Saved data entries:

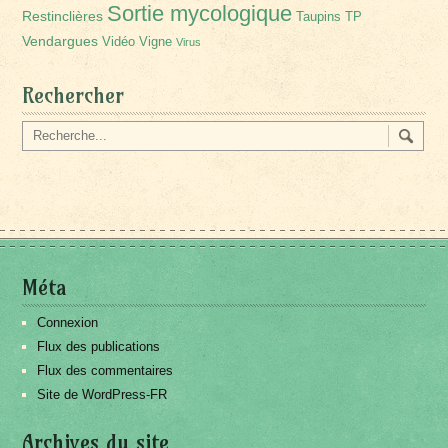
Sortie mycologique
Restinclières
Taupins
TP
Vendargues
Vidéo
Vigne
Virus
Rechercher
Méta
Connexion
Flux des publications
Flux des commentaires
Site de WordPress-FR
Archives du site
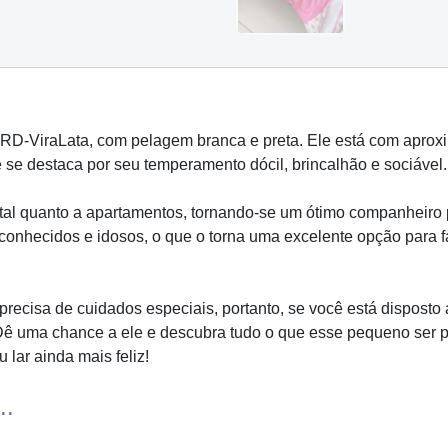
RD-ViraLata, com pelagem branca e preta. Ele está com aprox
 se destaca por seu temperamento dócil, brincalhão e sociável.
al quanto a apartamentos, tornando-se um ótimo companheiro pa
conhecidos e idosos, o que o torna uma excelente opção para 
 precisa de cuidados especiais, portanto, se você está dispost
 Dê uma chance a ele e descubra tudo o que esse pequeno ser 
 lar ainda mais feliz!
..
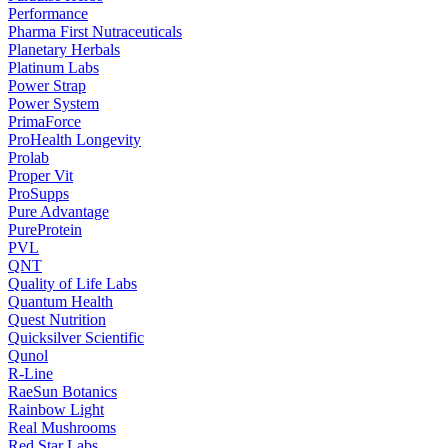
Performance
Pharma First Nutraceuticals
Planetary Herbals
Platinum Labs
Power Strap
Power System
PrimaForce
ProHealth Longevity
Prolab
Proper Vit
ProSupps
Pure Advantage
PureProtein
PVL
QNT
Quality of Life Labs
Quantum Health
Quest Nutrition
Quicksilver Scientific
Qunol
R-Line
RaeSun Botanics
Rainbow Light
Real Mushrooms
Red Star Labs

*YOUR GOAL*: Show every line of the entries above where the word "está" occurs.

*EXPECTED ANSWER*:
RD-ViraLata, com pelagem branca e preta. Ele está com aprox
 precisa de cuidados especiais, portanto, se você está dispost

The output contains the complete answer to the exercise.